The “100 rule” has been a long-standing shortcut to finding the best asset allocation for your age. This rule states that you subtract your age from 100, and the result represents the percentage of your investments that you should invest in stocks. Recently, however, more financial advisors have modified the rule to 110 or even 120, recognizing increasing longevity.
People who are closer to retirement and didn’t have the opportunity to benefit from employer retirement plans and contributions have differing needs. As retirement nears, investors who have built up a substantial nest egg can shift a greater percentage of their assets to less risky investments that reliably provide income. In recent years, those have included steady dividend-paying stocks, as bonds have been more volatile, risky, and expensive than in years past.

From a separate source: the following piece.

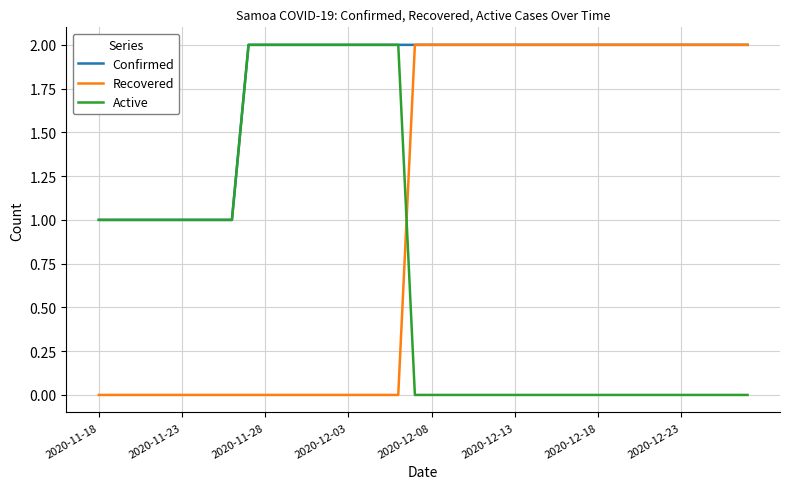

At how many categories does at least one series exceed 0?

40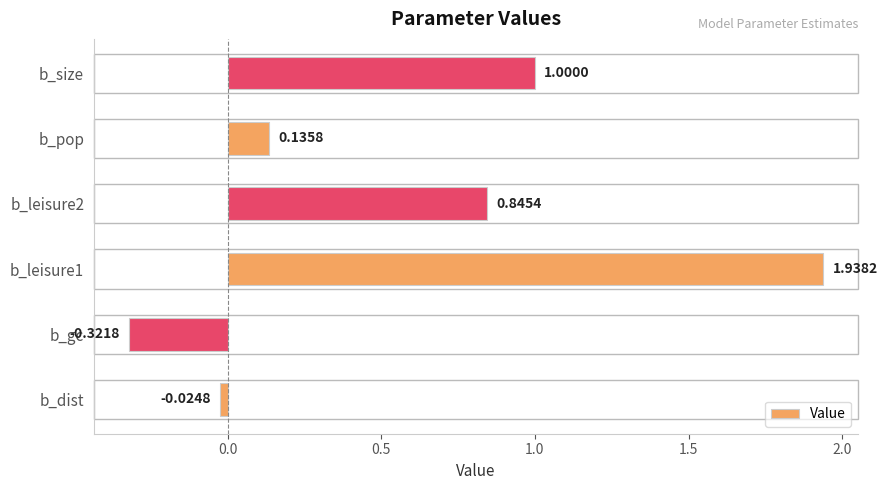

List the labels in order of value, smallest first.

b_gc, b_dist, b_pop, b_leisure2, b_size, b_leisure1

Those who need to catch up and save more to have enough to retire may need to accept more risk for greater reward as they approach retirement, shifting into safe investments only when retirement is imminent.
Regardless of the asset allocation, meaning the percentage of money allotted to stocks, bonds, real estate, and annuities,retirement investments should be diversified. Funds that own a variety of stocks based on an investment philosophy (growth, value, balance, target date, etc.) should be mixed with real estate instruments like REITs and interest-bearing investments like quality bonds, CDs, or treasury notes. In volatile markets, assets of different types act as hedges against downturns elsewhere in the portfolio.
Your retirement portfolio is not the place for speculation or frequent trading. If you have enough money, you can open a separate brokerage account for that with a little extra money you can afford to lose.
There are a variety of calculators available to help you determine how much you’ll need in retirement. Accounting for rising health-care costs over longer lives should be a feature of any calculator you may use. Speak with a licensed, professional financial advisor to help you make good investment choices in appropriate proportions to ensure you don’t outlive your money.